According to these provisions, personal data can be of the following categories; personal life data, biometric personal data, special category personal data and publicly accessible personal data.

From this point of view, each includes a group of data which is generalized by specific traits and as such requires to be regulated by one separate regime.

Personal life data includes data on a person’s personal life, family, physical, physiological, mental and social states and other relevant data.

Biometric personal data includes data describing a person’s physical, physiological and biological features.

Special category personal data includes data regarding a person’s racial and national affiliation or ethnic origin, political views, religious or philosophical beliefs, membership to trade unions, as well as data regarding health conditions and sexual life.

Publicly accessible personal data includes data which become accessible to a certain or uncertain scope of personnel with the data subject’s consent or by his/her intentional actions aimed at making such data publicly accessible, as well as data regarded publicly accessible as stipulated by the law.

Points 2 and 4 of the same article of the Law define the concepts “personal data processing” and “personal data usage”.

Personal data processing is any action or a group of actions which irrespective of its way and method of implementation, (including using automated and any technical means or without them) is related to collecting or reserving or implementing or systemizing or organizing or preserving or using or modifying or repairing or transferring or amending or banning or destroying (etc.) personal data.

Personal data usage is the action with data, the direct or indirect purpose of which may be making decisions or formulating an opinion or obtaining rights or granting rights or privileges or limiting or depriving of rights or realization of other purpose which creates or may create legal consequences for the data subject or third parties or otherwise deal with their rights and freedoms.

The discovery of aforementioned legal concepts’ content allows to find out to what extent the mentioned companies process and use personal data throughout their operations which creates necessity for providing a regime as stipulated by the law for them to process and use personal data.

Suppose a person gets a health insurance; the insurance company will of course require full and detailed information on that person’s health, which is considered special category personal data and the insurance company shall conduct its processing and usage as per the law on such kind of personal data, not accounting the possibility of such data being protected by insurance secrecy regime since the latter is dispositive towards mentioned data.

In case of banks and credit organizations, for example, if a person wants to receive a loan, he/she is required to provide his/her passport data, phone number and e-mail address, all of which are considered to be personal data and as per the Law, such data needs to be protected irrespective of the fact that it is subject to protection in scopes of banking data secrecy as well. Other examples include communication providers and tourism agencies conducting direct marketing.

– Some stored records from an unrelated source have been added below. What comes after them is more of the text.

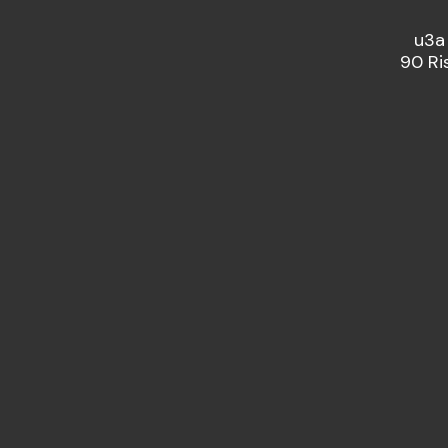
u3a
90 Ri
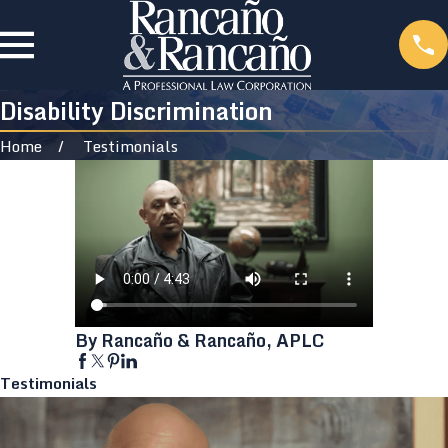
Disability Discrimination
Home
Testimonials
By Rancaño & Rancaño, APLC
Testimonials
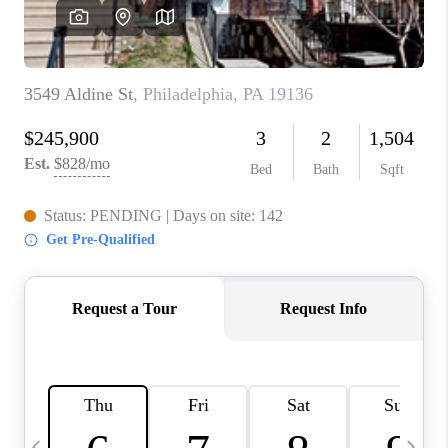
CAREERS
ABOUT PLACE
CONNECT
TOP AREAS
BLOG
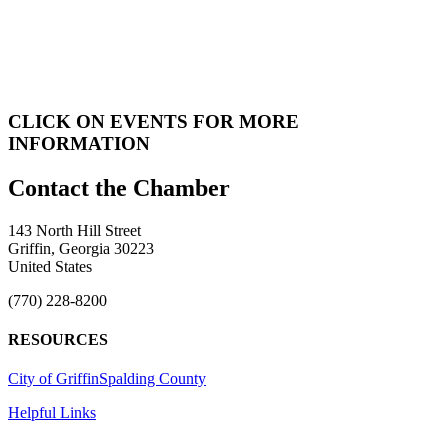
CLICK ON EVENTS FOR MORE
INFORMATION
143 North Hill Street
Griffin, Georgia 30223
United States
(770) 228-8200
RESOURCES
City of Griffin
Spalding County
Helpful Links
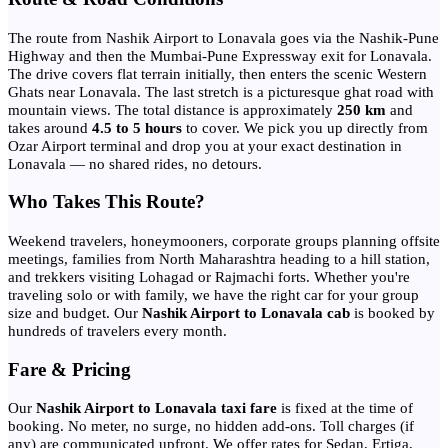
The route from Nashik Airport to Lonavala goes via the Nashik-Pune
Highway and then the Mumbai-Pune Expressway exit for Lonavala.
The drive covers flat terrain initially, then enters the scenic Western
Ghats near Lonavala. The last stretch is a picturesque ghat road with
mountain views. The total distance is approximately
250 km
and
takes around
4.5 to 5 hours
to cover. We pick you up directly from
Ozar Airport terminal and drop you at your exact destination in
Lonavala — no shared rides, no detours.
Who Takes This Route?
Weekend travelers, honeymooners, corporate groups planning offsite
meetings, families from North Maharashtra heading to a hill station,
and trekkers visiting Lohagad or Rajmachi forts. Whether you're
traveling solo or with family, we have the right car for your group
size and budget. Our
Nashik Airport to Lonavala cab
is booked by
hundreds of travelers every month.
Fare & Pricing
Our
Nashik Airport to Lonavala taxi fare
is fixed at the time of
booking. No meter, no surge, no hidden add-ons. Toll charges (if
any) are communicated upfront. We offer rates for Sedan, Ertiga,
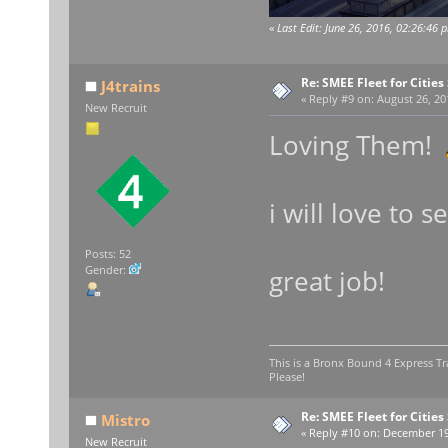
«
Last Edit: June 26, 2016, 02:26:46 
Re: SMEE Fleet for Cities
J4trains
«
Reply #9 on:
August 26, 20
New Recruit
Loving Them!
i will love to
Posts: 52
Gender:
great job!
This is a Bronx Bound 4 Express Tr
Please!
Re: SMEE Fleet for Cities
Mistro
«
Reply #10 on:
December 19,
New Recruit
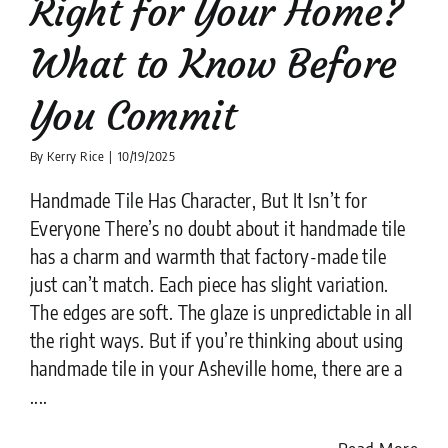
Right for Your Home?
What to Know Before
You Commit
By
Kerry Rice
|
10/19/2025
Handmade Tile Has Character, But It Isn’t for
Everyone There’s no doubt about it handmade tile
has a charm and warmth that factory-made tile
just can’t match. Each piece has slight variation.
The edges are soft. The glaze is unpredictable in all
the right ways. But if you’re thinking about using
handmade tile in your Asheville home, there are a
....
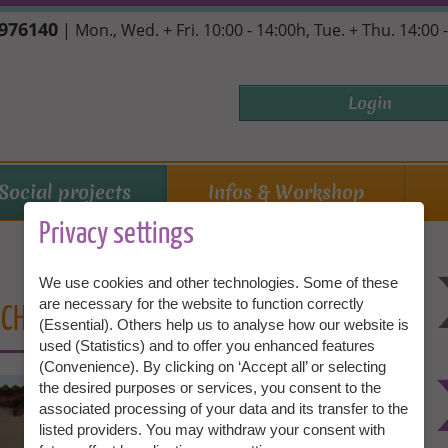
7976140
| Mon., Wed. + Fri. 10:00 - 14:00h, Tue. + Thu. 14:00 
Login
Social projects
Infos & Workshop
Privacy settings
We use cookies and other technologies. Some of these
are necessary for the website to function correctly
CH REALLY COMES ACROSS!
(Essential). Others help us to analyse how our website is
used (Statistics) and to offer you enhanced features
(Convenience). By clicking on ‘Accept all’ or selecting
the desired purposes or services, you consent to the
associated processing of your data and its transfer to the
listed providers. You may withdraw your consent with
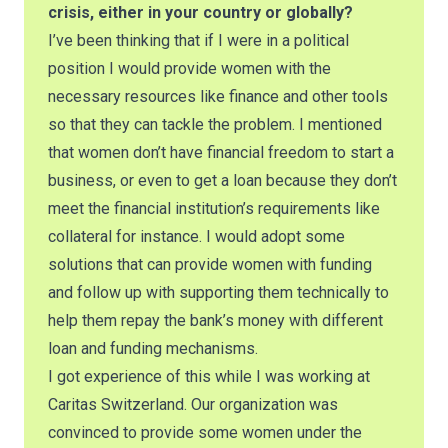
crisis, either in your country or globally?
I’ve been thinking that if I were in a political
position I would provide women with the
necessary resources like finance and other tools
so that they can tackle the problem. I mentioned
that women don’t have financial freedom to start a
business, or even to get a loan because they don’t
meet the financial institution’s requirements like
collateral for instance. I would adopt some
solutions that can provide women with funding
and follow up with supporting them technically to
help them repay the bank’s money with different
loan and funding mechanisms.
I got experience of this while I was working at
Caritas Switzerland. Our organization was
convinced to provide some women under the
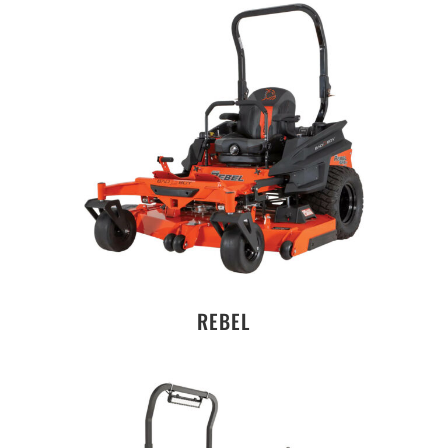
REBEL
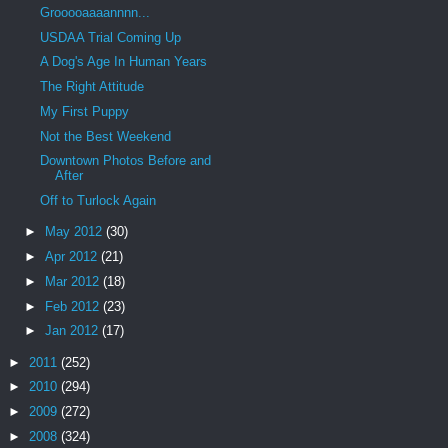
Grooooaaaannnn...
USDAA Trial Coming Up
A Dog's Age In Human Years
The Right Attitude
My First Puppy
Not the Best Weekend
Downtown Photos Before and
After
Off to Turlock Again
►
May 2012
(30)
►
Apr 2012
(21)
►
Mar 2012
(18)
►
Feb 2012
(23)
►
Jan 2012
(17)
►
2011
(252)
►
2010
(294)
►
2009
(272)
►
2008
(324)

Not ensuring these regimes results in administrative and even criminal liability.

Considering the fact that as currently regulated, the structure of personal data protection is new to Armenian legal system and as such is a new legislative culture aimed at protecting a value backed by constitution and international documents – inviolability of a person’s personal life, therefore it is essential that any subject processing personal data be informed completely and in details of mentioned stipulations to avoid any liability for breaching those stipulations and what is more important – to contribute to the formulation and establishment of this new legislative culture in the RA.